Choosing the appropriate open mode depends on how you need to interact with the underlying data. Read-only is good for accessing large data in a read-efficient manner. Read-write allows updating the data. Copy-on-write can provide better performance for arrays that are largely read, but need some writes.

Accessing and Modifying Memory Mapped Arrays

Memory mapped arrays support all the familiar NumPy array operations like indexing, slicing, iterating, etc. The key difference is the data is streamed from disk instead of main memory.

For example:

mapped_array = np.memmap('myarray.dat', dtype=float, mode='r', shape=(10,5))

# Indexing
a = mapped_array[2,3]

# Slicing
subarray = mapped_array[:,2:4]

# Iterating
for val in mapped_array:
   print(val)

# Broadcasting
mapped_array[0,:] = 5.0

Keep in mind that writable memory maps (‘r+’ and ‘w+’ modes) will sync changes back to the disk file. This provides persistence without needing to manually read/write from file.

For array operations that are not easily translated into fixed slices (like sorting or reshaping), NumPy will usually need to create a temporary in-memory copy to compute the results. So performance gains compared to regular in-memory arrays may not always be realized.

Releasing Memory Mapped Arrays

When you are finished using a memory mapped array, you should properly close it to release resources using the del statement:

del mapped_array

The memory mapping resources are also released when the original file handle object is garbage collected. But it is best practice to explicitly del the array when no longer needed.

Leaving many unused memory mapped arrays open can lead to reaching the limit on open files allowed by the OS. So properly releasing arrays when done is important.

Use Cases and Examples

Some common use cases where NumPy memory mapping can be advantageous:

Accessing array slices from large data files:

Only read relevant portions of large array data stored on disk instead of loading entire file into memory.

# Map very large array data file
full_data = np.memmap('data.npy', mode='r', shape=(1000000,500))

# Access just the first 100 rows
partial_data = full_data[:100]

Out-of-Core Computation:

Process array data larger than available RAM by streaming from disk.

# Create large memory map array
array = np.memmap('large_array.dat', dtype=float, shape=(100000000,), mode='w+')
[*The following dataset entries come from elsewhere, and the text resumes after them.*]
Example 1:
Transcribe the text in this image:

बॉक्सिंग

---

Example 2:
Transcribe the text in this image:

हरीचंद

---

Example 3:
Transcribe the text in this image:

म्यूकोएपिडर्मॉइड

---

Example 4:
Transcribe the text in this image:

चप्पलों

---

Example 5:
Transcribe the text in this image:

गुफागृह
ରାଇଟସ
# Compute in chunks, syncing results to disk
chunksize = 100000
for i in range(0, array.shape[0], chunksize):
    array[i:i+chunksize] = expensive_calculation(array[i:i+chunksize])

Serving Data to Multiple Processes:

Use memory mapping to share array data across processes.

# Parent process
data = np.memmap('/shared_array', dtype=float, shape=(500,500), mode='w+')

# Child process
data = np.memmap('/shared_array', dtype=float, shape=(500,500), mode='r')

Conclusion

Memory mapping is a useful technique in NumPy for working with large arrays that don’t fit in memory. It provides an efficient way to access data from disk without loading entire files. The array can still be sliced, indexed, and iterated over like a normal NumPy array.
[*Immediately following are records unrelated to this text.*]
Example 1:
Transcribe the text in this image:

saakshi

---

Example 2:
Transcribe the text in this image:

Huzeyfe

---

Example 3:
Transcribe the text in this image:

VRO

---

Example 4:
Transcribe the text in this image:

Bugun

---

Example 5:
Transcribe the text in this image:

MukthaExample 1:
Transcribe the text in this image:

The main concepts covered in this guide include:

Creating memory mapped arrays with np.memmap
Different modes for read-only, read-write, and copy-on-write access
Indexing, slicing, and modifying memory mapped arrays
Properly releasing arrays when finished
Use cases like out-of-core computation and sharing data across processes

Memory mapping large arrays allows you to work with datasets larger than available RAM. It is a valuable technique for loading subsets of big data stored on disk and minimizing memory usage. NumPy’s memmap functionality helps enable convenient and efficient out-of-core data processing in Python.